- What to work on -
Scan the listing for the word "textbf", and copy out each line where it is found.

- Dataset records -
<<<<
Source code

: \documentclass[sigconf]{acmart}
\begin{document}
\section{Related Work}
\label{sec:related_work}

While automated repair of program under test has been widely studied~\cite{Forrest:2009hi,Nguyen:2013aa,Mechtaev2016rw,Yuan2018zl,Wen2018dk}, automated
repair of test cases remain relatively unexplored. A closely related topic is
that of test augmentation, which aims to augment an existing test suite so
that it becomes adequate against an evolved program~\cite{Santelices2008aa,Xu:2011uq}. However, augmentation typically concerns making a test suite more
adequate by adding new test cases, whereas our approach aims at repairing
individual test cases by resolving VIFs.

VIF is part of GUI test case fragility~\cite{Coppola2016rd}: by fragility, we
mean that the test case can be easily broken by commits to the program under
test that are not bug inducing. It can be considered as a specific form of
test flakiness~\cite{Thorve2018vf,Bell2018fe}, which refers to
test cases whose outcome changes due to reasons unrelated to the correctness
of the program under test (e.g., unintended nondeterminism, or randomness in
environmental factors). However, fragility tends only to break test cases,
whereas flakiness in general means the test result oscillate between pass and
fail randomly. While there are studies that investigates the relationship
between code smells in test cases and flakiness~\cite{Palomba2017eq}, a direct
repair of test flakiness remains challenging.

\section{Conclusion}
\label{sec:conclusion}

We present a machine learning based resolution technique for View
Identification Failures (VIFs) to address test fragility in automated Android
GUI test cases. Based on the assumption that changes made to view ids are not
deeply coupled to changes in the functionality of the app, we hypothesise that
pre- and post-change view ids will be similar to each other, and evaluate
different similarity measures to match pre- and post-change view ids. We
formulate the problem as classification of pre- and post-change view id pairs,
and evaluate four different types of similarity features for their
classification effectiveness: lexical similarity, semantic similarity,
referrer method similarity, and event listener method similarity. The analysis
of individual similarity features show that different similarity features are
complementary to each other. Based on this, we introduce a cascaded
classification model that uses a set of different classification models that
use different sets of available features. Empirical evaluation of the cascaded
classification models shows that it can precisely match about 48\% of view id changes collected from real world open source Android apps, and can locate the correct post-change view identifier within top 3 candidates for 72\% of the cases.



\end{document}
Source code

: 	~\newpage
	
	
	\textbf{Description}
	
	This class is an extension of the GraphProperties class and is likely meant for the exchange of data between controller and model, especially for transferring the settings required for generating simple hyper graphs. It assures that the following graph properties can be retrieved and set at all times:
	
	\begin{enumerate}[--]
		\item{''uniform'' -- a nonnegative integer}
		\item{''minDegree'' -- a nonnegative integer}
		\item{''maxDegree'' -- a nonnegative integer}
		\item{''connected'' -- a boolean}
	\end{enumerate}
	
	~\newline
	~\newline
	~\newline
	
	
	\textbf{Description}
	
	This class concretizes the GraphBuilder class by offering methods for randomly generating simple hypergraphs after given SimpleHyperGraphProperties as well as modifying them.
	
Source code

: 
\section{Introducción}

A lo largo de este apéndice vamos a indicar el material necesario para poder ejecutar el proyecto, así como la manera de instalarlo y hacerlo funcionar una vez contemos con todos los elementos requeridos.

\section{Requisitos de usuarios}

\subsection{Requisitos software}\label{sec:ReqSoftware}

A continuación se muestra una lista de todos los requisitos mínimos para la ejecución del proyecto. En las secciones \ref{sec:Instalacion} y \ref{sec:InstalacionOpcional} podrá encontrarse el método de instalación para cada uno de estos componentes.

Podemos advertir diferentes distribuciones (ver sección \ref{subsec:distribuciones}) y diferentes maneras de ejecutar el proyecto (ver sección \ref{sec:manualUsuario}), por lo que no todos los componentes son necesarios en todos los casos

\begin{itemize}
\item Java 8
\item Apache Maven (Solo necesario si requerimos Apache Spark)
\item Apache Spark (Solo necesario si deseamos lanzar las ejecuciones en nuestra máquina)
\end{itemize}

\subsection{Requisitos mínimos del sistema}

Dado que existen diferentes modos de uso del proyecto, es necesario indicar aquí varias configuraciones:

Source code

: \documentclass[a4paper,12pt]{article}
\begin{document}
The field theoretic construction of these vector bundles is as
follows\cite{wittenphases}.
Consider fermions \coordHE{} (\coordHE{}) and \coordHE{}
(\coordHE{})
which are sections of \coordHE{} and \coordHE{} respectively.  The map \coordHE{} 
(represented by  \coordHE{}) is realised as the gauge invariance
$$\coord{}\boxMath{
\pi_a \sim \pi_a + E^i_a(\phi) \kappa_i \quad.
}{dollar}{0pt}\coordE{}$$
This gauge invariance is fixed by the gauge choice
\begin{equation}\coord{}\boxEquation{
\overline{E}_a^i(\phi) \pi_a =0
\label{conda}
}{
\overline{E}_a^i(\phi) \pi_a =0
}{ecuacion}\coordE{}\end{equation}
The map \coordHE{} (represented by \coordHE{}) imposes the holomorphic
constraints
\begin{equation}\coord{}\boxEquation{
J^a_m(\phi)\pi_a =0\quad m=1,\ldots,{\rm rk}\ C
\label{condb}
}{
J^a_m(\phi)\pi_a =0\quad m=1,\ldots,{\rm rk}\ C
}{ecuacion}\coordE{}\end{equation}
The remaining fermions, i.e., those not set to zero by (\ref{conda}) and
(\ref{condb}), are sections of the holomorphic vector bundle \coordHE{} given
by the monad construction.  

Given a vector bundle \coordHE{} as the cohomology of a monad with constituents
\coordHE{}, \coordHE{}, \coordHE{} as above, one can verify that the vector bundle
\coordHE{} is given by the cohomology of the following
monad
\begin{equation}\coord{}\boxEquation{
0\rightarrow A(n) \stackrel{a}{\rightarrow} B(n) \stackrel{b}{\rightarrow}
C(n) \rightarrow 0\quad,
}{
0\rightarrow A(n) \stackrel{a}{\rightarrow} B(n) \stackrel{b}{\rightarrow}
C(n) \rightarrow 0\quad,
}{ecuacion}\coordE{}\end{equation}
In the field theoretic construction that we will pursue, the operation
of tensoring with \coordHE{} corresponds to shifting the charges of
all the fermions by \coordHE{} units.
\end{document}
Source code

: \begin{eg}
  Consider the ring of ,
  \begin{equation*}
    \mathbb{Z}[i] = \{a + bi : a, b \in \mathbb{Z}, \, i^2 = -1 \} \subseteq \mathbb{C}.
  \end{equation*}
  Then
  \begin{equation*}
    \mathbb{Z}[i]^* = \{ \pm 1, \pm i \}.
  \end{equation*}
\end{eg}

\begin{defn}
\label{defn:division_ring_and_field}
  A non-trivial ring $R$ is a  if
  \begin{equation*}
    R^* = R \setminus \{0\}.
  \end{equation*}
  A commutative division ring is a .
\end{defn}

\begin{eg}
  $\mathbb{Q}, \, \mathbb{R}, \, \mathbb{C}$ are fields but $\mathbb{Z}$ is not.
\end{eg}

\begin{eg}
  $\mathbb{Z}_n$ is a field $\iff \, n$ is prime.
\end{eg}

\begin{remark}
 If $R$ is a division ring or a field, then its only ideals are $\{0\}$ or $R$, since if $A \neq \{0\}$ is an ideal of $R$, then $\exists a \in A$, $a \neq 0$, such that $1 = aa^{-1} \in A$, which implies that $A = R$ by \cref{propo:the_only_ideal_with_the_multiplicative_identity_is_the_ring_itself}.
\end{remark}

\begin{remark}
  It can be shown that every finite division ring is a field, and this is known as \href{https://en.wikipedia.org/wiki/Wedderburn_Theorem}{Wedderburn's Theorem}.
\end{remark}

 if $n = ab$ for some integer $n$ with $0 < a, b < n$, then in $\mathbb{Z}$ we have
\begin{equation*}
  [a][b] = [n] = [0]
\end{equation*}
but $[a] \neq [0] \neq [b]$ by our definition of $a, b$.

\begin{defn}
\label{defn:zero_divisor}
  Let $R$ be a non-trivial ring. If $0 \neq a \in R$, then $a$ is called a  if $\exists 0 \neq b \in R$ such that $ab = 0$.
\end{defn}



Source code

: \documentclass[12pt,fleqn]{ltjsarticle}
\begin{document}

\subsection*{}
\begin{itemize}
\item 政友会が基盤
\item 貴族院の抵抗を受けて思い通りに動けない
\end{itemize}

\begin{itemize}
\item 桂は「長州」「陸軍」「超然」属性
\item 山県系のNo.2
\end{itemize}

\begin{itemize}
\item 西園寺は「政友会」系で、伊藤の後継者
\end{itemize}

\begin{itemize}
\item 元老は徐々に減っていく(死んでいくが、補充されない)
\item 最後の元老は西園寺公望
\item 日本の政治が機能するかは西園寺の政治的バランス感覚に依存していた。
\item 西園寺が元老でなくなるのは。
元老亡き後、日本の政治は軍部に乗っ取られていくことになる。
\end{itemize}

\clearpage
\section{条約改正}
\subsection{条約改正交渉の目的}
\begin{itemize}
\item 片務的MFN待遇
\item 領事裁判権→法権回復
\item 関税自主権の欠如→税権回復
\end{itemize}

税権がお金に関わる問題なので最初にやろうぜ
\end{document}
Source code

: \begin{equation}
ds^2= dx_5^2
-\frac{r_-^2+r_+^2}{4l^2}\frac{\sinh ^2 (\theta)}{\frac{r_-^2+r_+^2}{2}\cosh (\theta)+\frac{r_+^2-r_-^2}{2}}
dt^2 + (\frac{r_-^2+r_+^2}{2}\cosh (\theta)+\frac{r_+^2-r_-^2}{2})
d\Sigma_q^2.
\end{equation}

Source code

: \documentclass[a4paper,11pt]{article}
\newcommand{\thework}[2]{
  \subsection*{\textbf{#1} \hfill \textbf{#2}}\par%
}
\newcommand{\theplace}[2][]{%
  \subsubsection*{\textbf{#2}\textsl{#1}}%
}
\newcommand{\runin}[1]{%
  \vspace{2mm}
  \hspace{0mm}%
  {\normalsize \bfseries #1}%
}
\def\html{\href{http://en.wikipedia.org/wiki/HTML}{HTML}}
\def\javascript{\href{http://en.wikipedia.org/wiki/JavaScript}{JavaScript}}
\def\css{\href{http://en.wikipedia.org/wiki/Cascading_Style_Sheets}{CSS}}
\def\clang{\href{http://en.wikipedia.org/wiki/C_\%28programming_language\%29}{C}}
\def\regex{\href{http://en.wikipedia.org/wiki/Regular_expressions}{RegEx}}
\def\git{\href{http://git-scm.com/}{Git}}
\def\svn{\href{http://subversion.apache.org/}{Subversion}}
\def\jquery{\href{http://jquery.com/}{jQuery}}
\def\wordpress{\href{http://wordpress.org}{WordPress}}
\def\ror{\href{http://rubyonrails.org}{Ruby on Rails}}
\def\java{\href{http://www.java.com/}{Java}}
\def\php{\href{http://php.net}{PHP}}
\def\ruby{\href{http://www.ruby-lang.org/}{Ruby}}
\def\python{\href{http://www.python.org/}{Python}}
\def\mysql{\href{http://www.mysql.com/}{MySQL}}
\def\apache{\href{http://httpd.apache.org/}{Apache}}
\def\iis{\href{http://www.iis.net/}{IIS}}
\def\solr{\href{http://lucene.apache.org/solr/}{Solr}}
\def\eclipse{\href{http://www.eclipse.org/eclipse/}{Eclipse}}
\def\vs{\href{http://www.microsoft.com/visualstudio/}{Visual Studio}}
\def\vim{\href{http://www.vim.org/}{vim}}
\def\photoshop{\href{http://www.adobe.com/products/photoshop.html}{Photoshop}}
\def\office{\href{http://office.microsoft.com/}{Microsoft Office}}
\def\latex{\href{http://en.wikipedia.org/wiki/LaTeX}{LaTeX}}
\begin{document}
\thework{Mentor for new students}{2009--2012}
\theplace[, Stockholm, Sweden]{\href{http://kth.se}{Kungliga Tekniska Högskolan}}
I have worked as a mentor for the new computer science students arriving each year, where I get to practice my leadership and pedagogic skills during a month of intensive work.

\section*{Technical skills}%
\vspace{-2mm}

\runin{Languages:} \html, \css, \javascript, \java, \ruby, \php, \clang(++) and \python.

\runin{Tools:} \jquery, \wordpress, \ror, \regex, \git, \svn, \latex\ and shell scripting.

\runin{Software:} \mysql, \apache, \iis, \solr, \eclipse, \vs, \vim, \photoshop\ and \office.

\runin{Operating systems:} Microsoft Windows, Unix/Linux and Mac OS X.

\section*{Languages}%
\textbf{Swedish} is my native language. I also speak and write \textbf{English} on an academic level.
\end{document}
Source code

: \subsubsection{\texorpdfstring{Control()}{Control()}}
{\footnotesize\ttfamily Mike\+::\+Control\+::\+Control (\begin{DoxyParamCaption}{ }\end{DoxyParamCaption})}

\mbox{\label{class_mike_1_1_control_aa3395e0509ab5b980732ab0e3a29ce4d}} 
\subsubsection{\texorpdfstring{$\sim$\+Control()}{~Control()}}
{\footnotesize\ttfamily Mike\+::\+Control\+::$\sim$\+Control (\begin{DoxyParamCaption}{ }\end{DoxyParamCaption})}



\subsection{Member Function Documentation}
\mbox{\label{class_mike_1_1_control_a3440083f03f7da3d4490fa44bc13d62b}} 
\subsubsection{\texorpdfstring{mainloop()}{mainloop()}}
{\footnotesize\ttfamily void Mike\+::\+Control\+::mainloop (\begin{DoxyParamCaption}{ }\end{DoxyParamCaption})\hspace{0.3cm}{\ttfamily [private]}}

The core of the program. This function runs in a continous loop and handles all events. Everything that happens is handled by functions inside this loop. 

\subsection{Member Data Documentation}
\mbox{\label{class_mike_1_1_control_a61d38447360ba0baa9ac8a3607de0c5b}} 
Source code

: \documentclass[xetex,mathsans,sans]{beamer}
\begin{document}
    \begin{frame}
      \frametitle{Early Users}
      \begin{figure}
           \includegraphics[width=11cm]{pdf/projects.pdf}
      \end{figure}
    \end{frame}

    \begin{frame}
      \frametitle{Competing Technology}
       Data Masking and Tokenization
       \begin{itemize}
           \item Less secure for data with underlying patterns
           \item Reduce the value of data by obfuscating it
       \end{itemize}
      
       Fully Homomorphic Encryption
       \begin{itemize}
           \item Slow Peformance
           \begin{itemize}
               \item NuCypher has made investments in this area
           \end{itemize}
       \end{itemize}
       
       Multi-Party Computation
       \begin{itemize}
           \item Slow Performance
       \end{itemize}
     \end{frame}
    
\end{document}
>>>>
- Expected answer -
	\textbf{Description}
	\textbf{Description}
  \subsection*{\textbf{#1} \hfill \textbf{#2}}\par%
  \subsubsection*{\textbf{#2}\textsl{#1}}%
\textbf{Swedish} is my native language. I also speak and write \textbf{English} on an academic level.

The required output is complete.